There are many cases where it is necessary to execute the exact same executable code on a plurality of processors and to provide fast memory access to data on a per-processor basis. According to prior art techniques, the executable code is copied for each processing unit instance into physical memory in a different location and executed therefrom, with further allocation for each processing unit storing data memory. In cache-based systems, the repeated copying or instancing of the same instructions into different areas of the memory often results in waste and thrashing of the cache content, thereby lowering performance or requiring larger memories.
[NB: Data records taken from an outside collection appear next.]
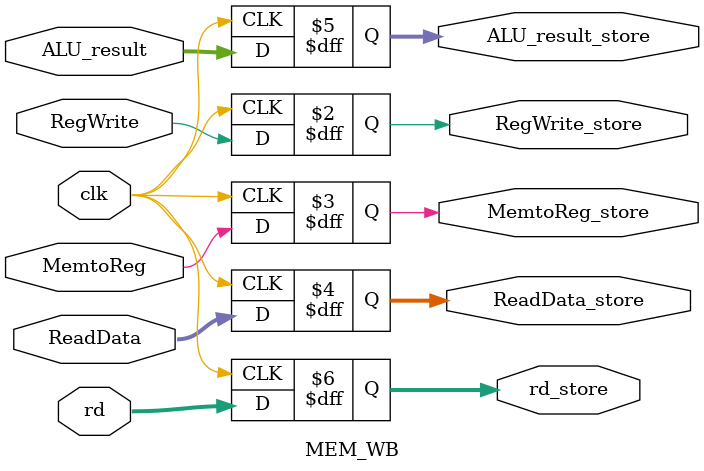
<source format=v>
module MEM_WB
(
    input clk,
    input RegWrite, MemtoReg,
    input [63:0] ReadData, ALU_result,
    input [4:0] rd,

    output reg RegWrite_store, MemtoReg_store,
    output reg [63:0] ReadData_store, ALU_result_store,
    output reg [4:0] rd_store

);

always @(posedge clk) begin

    RegWrite_store = RegWrite;
    MemtoReg_store = MemtoReg;
    ReadData_store = ReadData;
    ALU_result_store = ALU_result;
    rd_store = rd;
end

endmodule
</source>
In the Intel® IA-32e and Advanced Micro Devices® (AMD) 64-bit processors' architectures, the legacy GS register (which is used for segmentation addressing in 32-bit mode) is retained in vestigial form for use as an extra base pointer to operating system structures in 64-bit addressing space. The fast access to per-processor structure is possible with the use of the new kernel GS register and a “swapgs” instruction. This allows to somewhat overcome the problems discussed above with regard to the copying of the code. However, if GS and/or kernel GS registers are in use by a guest operating system of a virtual machine (VM), these registers cannot be used by the hypervisor's code to access the per-processor structures of the hypervisor itself.
A guest operating system (or simply “guest”) is an operating system that is installed on a virtual machine in addition to the host (main) operating system running on the hardware system. A guest is controlled by a hypervisor. The hypervisor presents to the guest a virtual operating platform and manages the execution of the guest. Multiple instances of operating systems may share the virtualized hardware resources. In full virtualization architecture, the hypervisor sufficiently simulates the hardware on which the guest executes, such that no modification is required to the guest. Another virtualized environment is para-virtualization in which a software interface is used to allow the handling and modifying of the guest.
Regardless of the virtualization environment, or otherwise, current solutions for support execution of the same portions of code by multiple processors requires either copying of the code, or does not allow sharing of the GS registers.
It would be therefore advantageous to provide a solution that overcomes the deficiencies of the prior art.